1回500mgを1日3~4回。1回20分以上かけて点滴静注します。
抗菌作用は濃度依存であり、海外では1500mgを1日1回などで承認されています。

肝・腎機能による用量調節は原則として必要ないとされていますが、肝臓で代謝されるため、中等度以上の肝障害では半分に減量すべきとの意見もあります。

使用上の注意

フック付きバイアルで、そのまま吊るして点滴することが可能です。バイアルはガラス製のため通気針が必要です。

副作用

メトロニダゾールの副作用として中枢神経障害、末梢神経障害が挙げられます。

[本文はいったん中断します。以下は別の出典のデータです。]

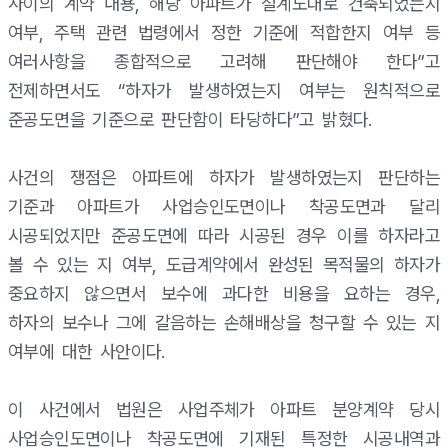
사이의 계약 내용, 해당 아파트가 설계도대로 건축되었는지
여부, 주택 관련 법령에서 정한 기준에 적합한지 여부 등
여러사항을 종합적으로 고려해 판단해야 한다”고
전제하면서도 “하자가 발생하였는지 여부는 원칙적으로
준공도면을 기준으로 판단함이 타당하다”고 밝혔다.
사건의 쟁점은 아파트에 하자가 발생하였는지 판단하는
기준과 아파트가 사업승인도면이나 착공도면과 달리
시공되었지만 준공도면에 따라 시공된 경우 이를 하자라고
볼 수 있는 지 여부, 도급계약에서 완성된 목적물의 하자가
중요하지 않으면서 보수에 과다한 비용을 요하는 경우,
하자의 보수나 그에 갈음하는 손해배상을 청구할 수 있는 지
여부에 대한 사안이다.
이 사건에서 법원은 사업주체가 아파트 분양계약 당시
사업승인도면이나 착공도면에 기재된 특정한 시공내역과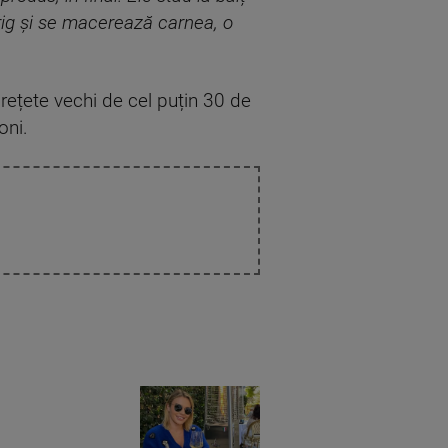
frig și se macerează carnea, o
rețete vechi de cel puțin 30 de
oni.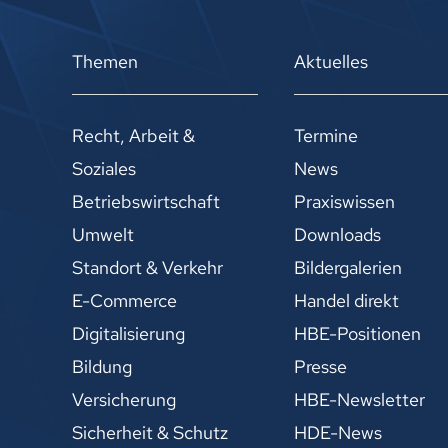
Themen
Aktuelles
Recht, Arbeit &
Termine
Soziales
News
Betriebswirtschaft
Praxiswissen
Umwelt
Downloads
Standort & Verkehr
Bildergalerien
E-Commerce
Handel direkt
Digitalisierung
HBE-Positionen
Bildung
Presse
Versicherung
HBE-Newsletter
Sicherheit & Schutz
HDE-News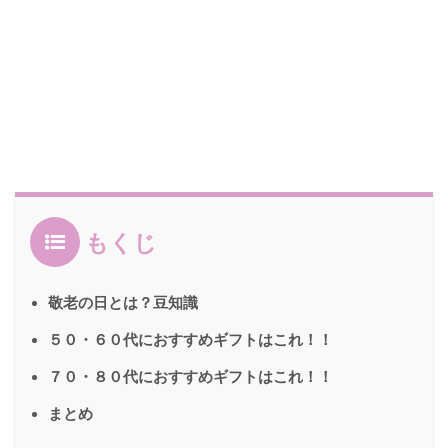
もくじ
敬老の日とは？豆知識
５０・６０代におすすめギフトはこれ！！
７０・８０代におすすめギフトはこれ！！
まとめ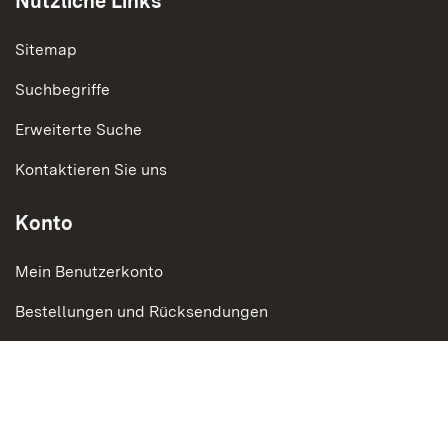
Nützliche Links
Sitemap
Suchbegriffe
Erweiterte Suche
Kontaktieren Sie uns
Konto
Mein Benutzerkonto
Bestellungen und Rücksendungen
Social Media
Instagram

特に中枢神経障害としてメトロニダゾール脳症が報告されています。
添付文書では、神経障害の副作用について「特に10日を超えて本剤を投与する場合は、副作用の発現に十分注意すること」となっていますが、これは脳症の発生した場合の累積投与量が21g~2kgであったとする報告から設定されているものと思われます。(最大投与量2g/日×10日で20gとなります)

他に頻度が多い副作用として、下痢があります。

作用機序

メトロニダゾールは菌体内でニトロ還元酵素によって還元されることにより抗菌活性を発揮します。
そのためニトロ還元酵素を持たない好気性菌には抗菌活性がありません。
ニトロ還元酵素で代謝されたメトロニダゾールのニトロソ化合物は殺菌作用をもちますが、この際に発生するヒドロキシラジカルはDNA切断作用を持ち、別の経路で菌の増殖を抑制すると考えられています。
このようなユニークな作用機序からメトロニダゾールは耐性化が起こりにくいとも言われています。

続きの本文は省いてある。